If you spent 5 years working for the state of California, designing safer future-proof and state-of-the-art treatment plans and plants for gray and black waste water in metropolitan and rural areas, improving life expectancy by 2% for people who live in California, but your title was "Sanitation Engineer" the whole time, you're going to be a bit put out if you learn that during that time all the high schools in the state changed the custodians' titles to the same thing.


SREs are very hard to hire, speaking from experience. At Google SRE directors and VPs will often cherry-pick promising candidates from the mainline SWE hiring pipeline and give them a "hero call" to convert them to SREs. SREs at Google are also paid more, controlling for level and performance, as a way to hire and retain.


Interesting. Can you expand on "hero call"? What does that entail?


Donning a cape and meeting destiny.

In all seriousness they make it out to be more than it is. From my experience going through their hiring pipeline there seem to be two tracks in SRE; software and sysadmin. If you score higher in algorithms and data-structures, presumably, you'll end up working more on tools and libraries whereas in the other you'll work more on infrastructure and automation. Either way both tracks work together on the same team towards the same goals.

If you want in be prepared to solve simple-to-tough algorithms problems and be quizzed on TCP re-transmission, Linux system calls, and memory pressure. It's a bit challenging because you not only have to know Big-O well enough to estimate the asymptotic complexity of an arbitrary algorithm but you might also be asked what a sequence of TCP packets would look like if you sent some data and pulled the plug or what the parameters are to a given system call on Linux. You quite literally have to know everything from how virtual memory works, how to implement a fast k-means, how the network stack works from top to bottom, etc, etc.

If you've done any work in cloud development and supporting moderately large one it's that but bigger. Make one a hero, it does not.


It's just a guy on the phone telling you how you won't be like those other chumps, you'll be a hero. The few and the proud. Standard recruitment techniques.


Anecdata here, but Google have been constantly hiring in SRE for as long as I can remember (in London).

As someone who's moving in that direction career wise I don't think they're any harder to hire than a good software engineer, the skillset differ somewhat, but the culture/thought process is very similar which is what you hire for.


I'd imagine so. Due to SRE becoming such a buzz-word title with many companies doing this so differently, it has increased the difficulty of hiring.


I'm actually really really glad that Google released this book because I think they are one of the few companies that is actually doing this SRE thing right. I think the hardest bit about the SRE paradigm (like DevOps) is having companies wholly adopt it, and I think that this book being out will help change that.


This got me wondering what the AWS services' work load per day was. Best numbers I could find were from this 2013 article about serving ≈95 billion requests per day for just S3. The size and scope of cloud providers is truly cool and fascinating engineering.

https://aws.amazon.com/blogs/aws/amazon-s3-two-trillion-obje...

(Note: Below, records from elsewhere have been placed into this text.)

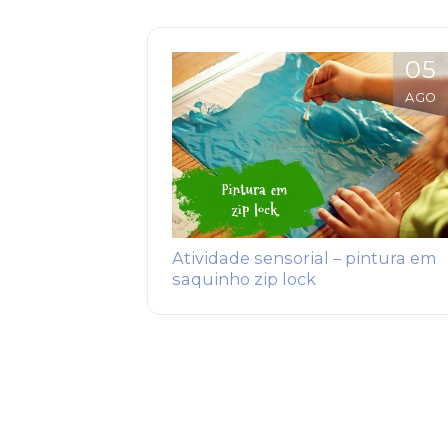
05
AGO
Atividade sensorial – pintura em
saquinho zip lock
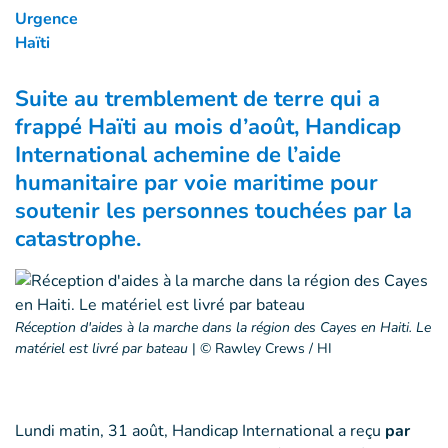
Urgence
Haïti
Suite au tremblement de terre qui a
frappé Haïti au mois d’août, Handicap
International achemine de l’aide
humanitaire par voie maritime pour
soutenir les personnes touchées par la
catastrophe.
Réception d'aides à la marche dans la région des Cayes en Haiti. Le
matériel est livré par bateau
|
© Rawley Crews / HI
Lundi matin, 31 août, Handicap International a reçu
par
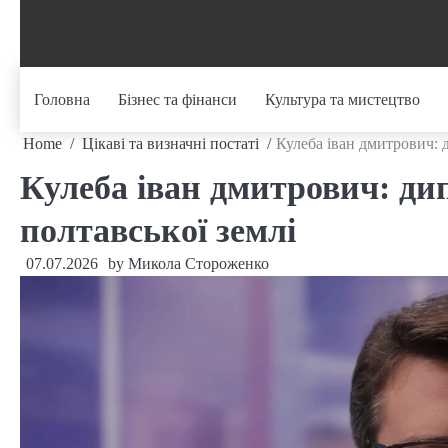
Skip
to
content
Головна
Бізнес та фінанси
Культура та мистецтво
Home
Цікаві та визначні постаті
Кулеба іван дмитрович: 
Кулеба іван дмитрович: ди
полтавської землі
07.07.2026
by
Микола Стороженко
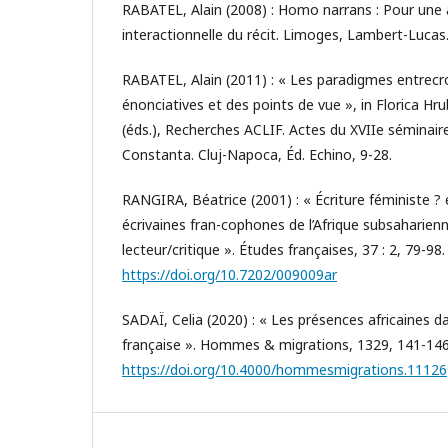
RABATEL, Alain (2008) : Homo narrans : Pour une 
interactionnelle du récit. Limoges, Lambert-Lucas
RABATEL, Alain (2011) : « Les paradigmes entrecr
énonciatives et des points de vue », in Florica H
(éds.), Recherches ACLIF. Actes du XVIIe séminaire
Constanta. Cluj-Napoca, Éd. Echino, 9-28.
RANGIRA, Béatrice (2001) : « Écriture féministe ? 
écrivaines fran-cophones de l’Afrique subsaharien
lecteur/critique ». Études françaises, 37 : 2, 79-98.
https://doi.org/10.7202/009009ar
SADAÏ, Celia (2020) : « Les présences africaines da
française ». Hommes & migrations, 1329, 141-146
https://doi.org/10.4000/hommesmigrations.11126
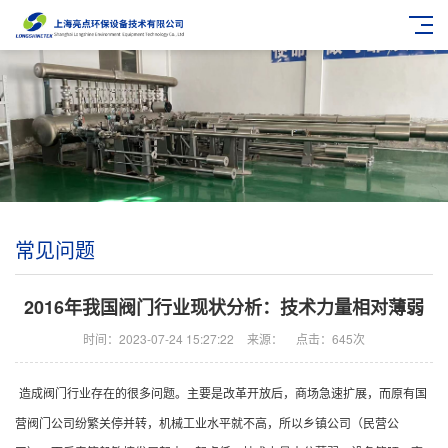
常见问题
2016年我国阀门行业现状分析：技术力量相对薄弱
时间：2023-07-24 15:27:22
来源：
点击：645次
造成阀门行业存在的很多问题。主要是改革开放后，商场急速扩展，而原有国
营阀门公司纷繁关停并转，机械工业水平就不高，所以乡镇公司（民营公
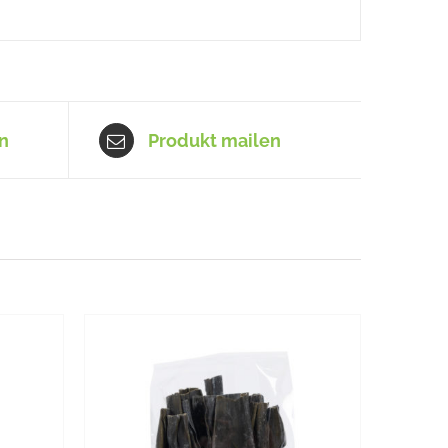
n
Produkt mailen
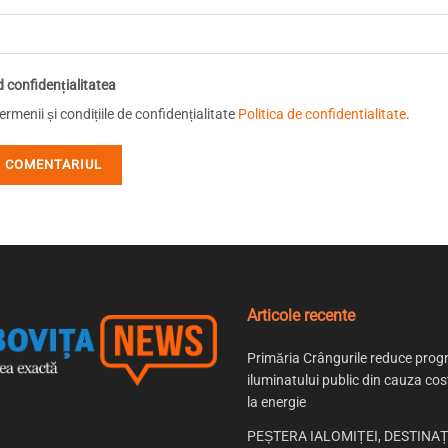
d confidențialitatea
rmenii și condițiile de confidențialitate
Politica de confidentialitate
.
Articole recente
Primăria Crângurile reduce prog
iluminatului public din cauza cost
la energie
PEȘTERA IALOMIȚEI, DESTINAȚ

I don't know why this isn't on HN, but this is another interesting post from the Google Cloud Platform blog from today:

https://cloudplatform.googleblog.com/2016/04/Google-and-Rack...



s/lessons/lesson/

"If you put a human on a process that’s boring and repetitive, you’ll notice errors creeping up. Computers’ response times to failures are also much faster than ours. In the time it takes us to notice the error the computer has already moved the traffic to another data center, keeping the service up and running. It’s better to have people do things people are good at and computers do things computers are good at."


1,157,407 requests per second.


One Node.js server can do 10x that! /s


Only 100 bytes? That's easy... Sheesh.